Exercise data –
============================================================
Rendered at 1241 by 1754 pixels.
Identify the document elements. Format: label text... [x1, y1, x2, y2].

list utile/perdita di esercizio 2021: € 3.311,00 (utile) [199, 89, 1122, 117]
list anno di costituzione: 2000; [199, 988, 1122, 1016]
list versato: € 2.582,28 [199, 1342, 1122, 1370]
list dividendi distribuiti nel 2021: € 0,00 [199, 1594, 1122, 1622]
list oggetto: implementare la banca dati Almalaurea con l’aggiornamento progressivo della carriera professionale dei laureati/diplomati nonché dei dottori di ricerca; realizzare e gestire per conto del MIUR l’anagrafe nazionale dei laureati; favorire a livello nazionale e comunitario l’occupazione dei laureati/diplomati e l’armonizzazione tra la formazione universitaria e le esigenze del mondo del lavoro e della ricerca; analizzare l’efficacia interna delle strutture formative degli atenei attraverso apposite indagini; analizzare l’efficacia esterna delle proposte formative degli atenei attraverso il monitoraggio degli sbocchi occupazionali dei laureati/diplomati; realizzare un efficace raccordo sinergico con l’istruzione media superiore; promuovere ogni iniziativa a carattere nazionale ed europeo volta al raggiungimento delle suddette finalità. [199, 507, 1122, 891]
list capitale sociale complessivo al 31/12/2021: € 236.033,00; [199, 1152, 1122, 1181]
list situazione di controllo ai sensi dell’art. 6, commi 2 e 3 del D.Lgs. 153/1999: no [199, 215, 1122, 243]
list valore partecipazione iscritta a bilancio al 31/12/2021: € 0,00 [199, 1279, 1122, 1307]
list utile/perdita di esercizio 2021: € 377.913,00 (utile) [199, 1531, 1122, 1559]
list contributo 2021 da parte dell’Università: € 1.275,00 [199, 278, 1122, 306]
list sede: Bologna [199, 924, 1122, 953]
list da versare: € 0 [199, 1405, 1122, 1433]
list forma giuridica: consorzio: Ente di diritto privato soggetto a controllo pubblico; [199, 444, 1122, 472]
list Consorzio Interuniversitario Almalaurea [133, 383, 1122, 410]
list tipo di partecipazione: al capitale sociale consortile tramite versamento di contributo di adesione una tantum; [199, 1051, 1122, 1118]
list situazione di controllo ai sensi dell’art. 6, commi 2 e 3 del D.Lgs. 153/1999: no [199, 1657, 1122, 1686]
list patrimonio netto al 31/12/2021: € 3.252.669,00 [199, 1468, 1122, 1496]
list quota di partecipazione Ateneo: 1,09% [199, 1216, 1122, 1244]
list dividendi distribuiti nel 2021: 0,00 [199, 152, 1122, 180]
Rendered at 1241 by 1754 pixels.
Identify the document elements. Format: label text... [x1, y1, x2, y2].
============================================================
Render every line of the entries above as a Markdown table with two columns, No. and Text, numbering the rows and omitting blank lines.

| No. | Text |
|---|---|
| 1 | Rendered at 1241 by 1754 pixels. |
| 2 | Identify the document elements. Format: label text... [x1, y1, x2, y2]. |
| 3 | list utile/perdita di esercizio 2021: € 3.311,00 (utile) [199, 89, 1122, 117] |
| 4 | list anno di costituzione: 2000; [199, 988, 1122, 1016] |
| 5 | list versato: € 2.582,28 [199, 1342, 1122, 1370] |
| 6 | list dividendi distribuiti nel 2021: € 0,00 [199, 1594, 1122, 1622] |
| 7 | list oggetto: implementare la banca dati Almalaurea con l’aggiornamento progressivo della carriera professionale dei laureati/diplomati nonché dei dottori di ricerca; realizzare e gestire per conto del MIUR l’anagrafe nazionale dei laureati; favorire a livello nazionale e comunitario l’occupazione dei laureati/diplomati e l’armonizzazione tra la formazione universitaria e le esigenze del mondo del lavoro e della ricerca; analizzare l’efficacia interna delle strutture formative degli atenei attraverso apposite indagini; analizzare l’efficacia esterna delle proposte formative degli atenei attraverso il monitoraggio degli sbocchi occupazionali dei laureati/diplomati; realizzare un efficace raccordo sinergico con l’istruzione media superiore; promuovere ogni iniziativa a carattere nazionale ed europeo volta al raggiungimento delle suddette finalità. [199, 507, 1122, 891] |
| 8 | list capitale sociale complessivo al 31/12/2021: € 236.033,00; [199, 1152, 1122, 1181] |
| 9 | list situazione di controllo ai sensi dell’art. 6, commi 2 e 3 del D.Lgs. 153/1999: no [199, 215, 1122, 243] |
| 10 | list valore partecipazione iscritta a bilancio al 31/12/2021: € 0,00 [199, 1279, 1122, 1307] |
| 11 | list utile/perdita di esercizio 2021: € 377.913,00 (utile) [199, 1531, 1122, 1559] |
| 12 | list contributo 2021 da parte dell’Università: € 1.275,00 [199, 278, 1122, 306] |
| 13 | list sede: Bologna [199, 924, 1122, 953] |
| 14 | list da versare: € 0 [199, 1405, 1122, 1433] |
| 15 | list forma giuridica: consorzio: Ente di diritto privato soggetto a controllo pubblico; [199, 444, 1122, 472] |
| 16 | list Consorzio Interuniversitario Almalaurea [133, 383, 1122, 410] |
| 17 | list tipo di partecipazione: al capitale sociale consortile tramite versamento di contributo di adesione una tantum; [199, 1051, 1122, 1118] |
| 18 | list situazione di controllo ai sensi dell’art. 6, commi 2 e 3 del D.Lgs. 153/1999: no [199, 1657, 1122, 1686] |
| 19 | list patrimonio netto al 31/12/2021: € 3.252.669,00 [199, 1468, 1122, 1496] |
| 20 | list quota di partecipazione Ateneo: 1,09% [199, 1216, 1122, 1244] |
| 21 | list dividendi distribuiti nel 2021: 0,00 [199, 152, 1122, 180] |
| 22 | Rendered at 1241 by 1754 pixels. |
| 23 | Identify the document elements. Format: label text... [x1, y1, x2, y2]. |